## 简短题目
请在下面的条目中，从含有“Rendered at 1500 by 1125 pixels.”的那一行起逐字照抄，一直抄到含有“picture [779, 426, 828, 518]”的那一行为止，首尾两行都要包括在内。

## 条目
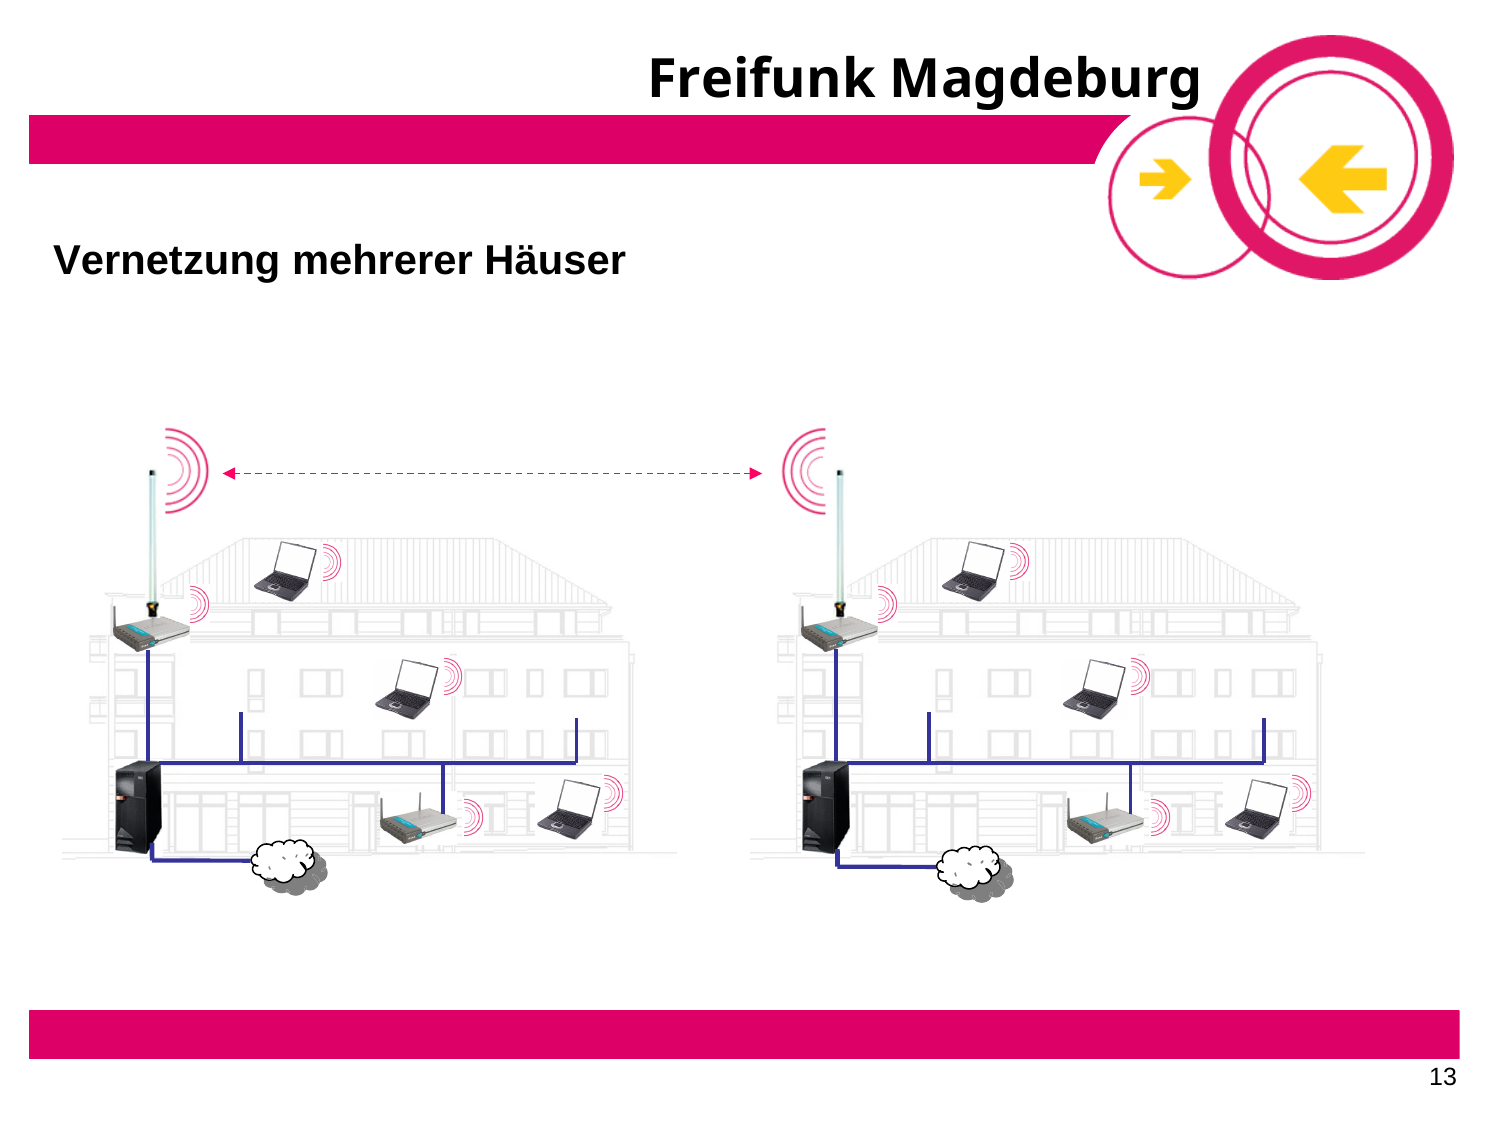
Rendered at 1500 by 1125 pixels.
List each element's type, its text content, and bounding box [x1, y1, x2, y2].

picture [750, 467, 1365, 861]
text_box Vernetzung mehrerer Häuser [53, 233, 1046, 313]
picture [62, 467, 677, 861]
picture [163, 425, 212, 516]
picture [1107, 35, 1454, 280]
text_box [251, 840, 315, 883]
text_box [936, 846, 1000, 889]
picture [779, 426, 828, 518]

---

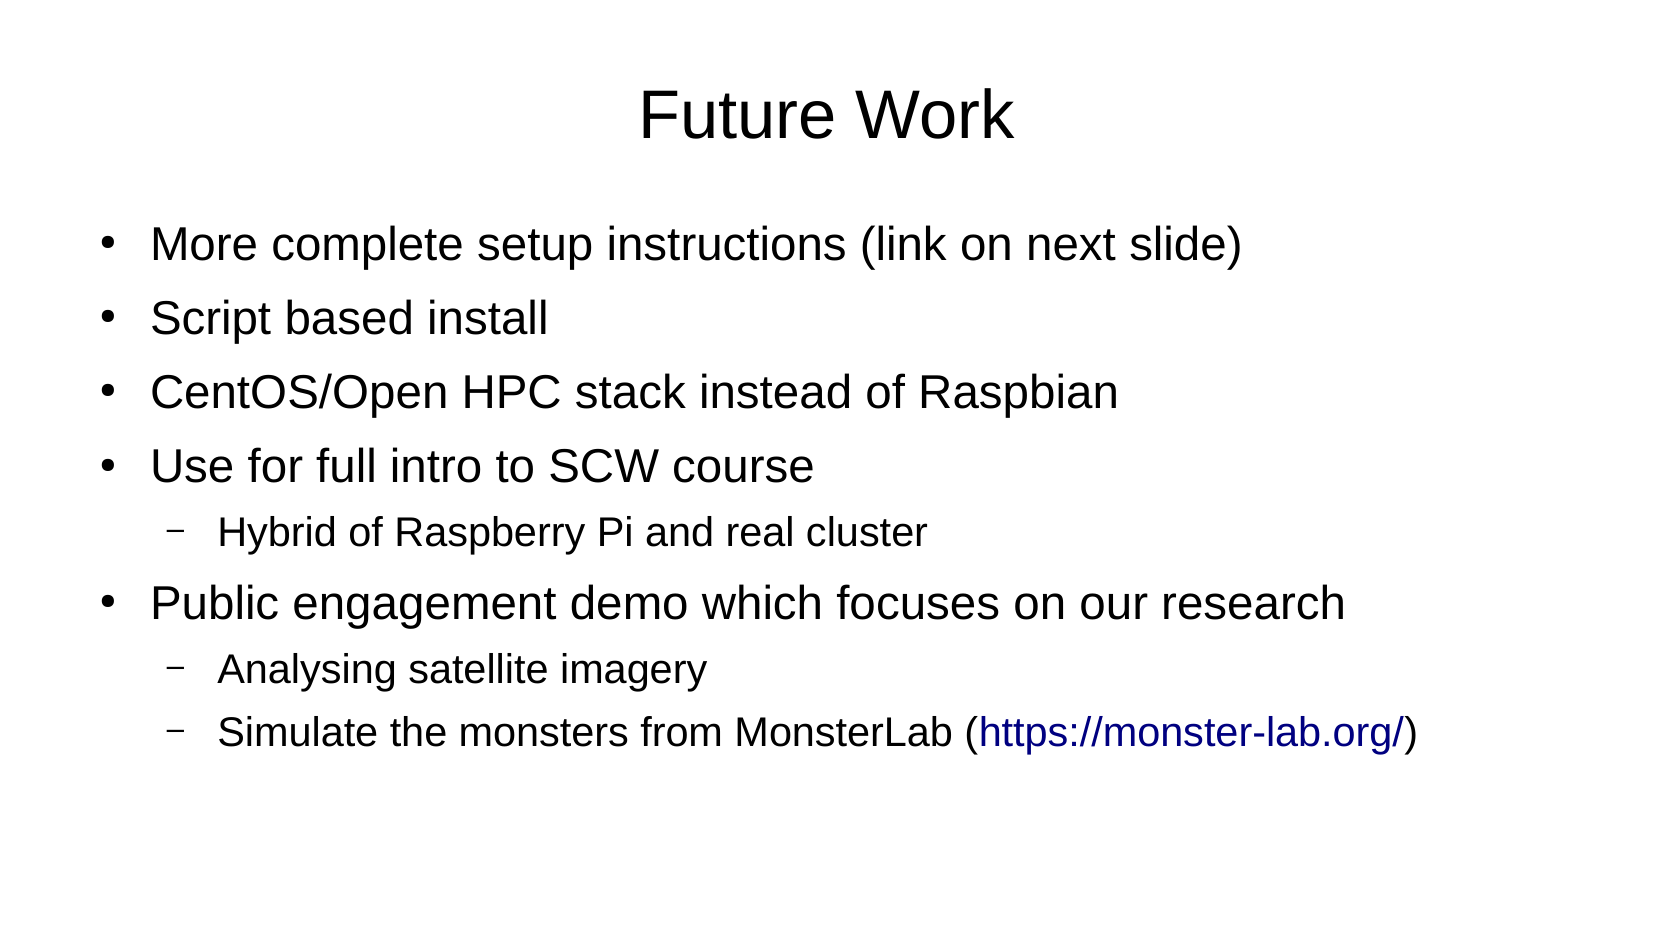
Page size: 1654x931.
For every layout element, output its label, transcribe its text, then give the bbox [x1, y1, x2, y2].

## 练习结果
Rendered at 1500 by 1125 pixels.
List each element's type, its text content, and bounding box [x1, y1, x2, y2].

picture [750, 467, 1365, 861]
text_box Vernetzung mehrerer Häuser [53, 233, 1046, 313]
picture [62, 467, 677, 861]
picture [163, 425, 212, 516]
picture [1107, 35, 1454, 280]
text_box [251, 840, 315, 883]
text_box [936, 846, 1000, 889]
picture [779, 426, 828, 518]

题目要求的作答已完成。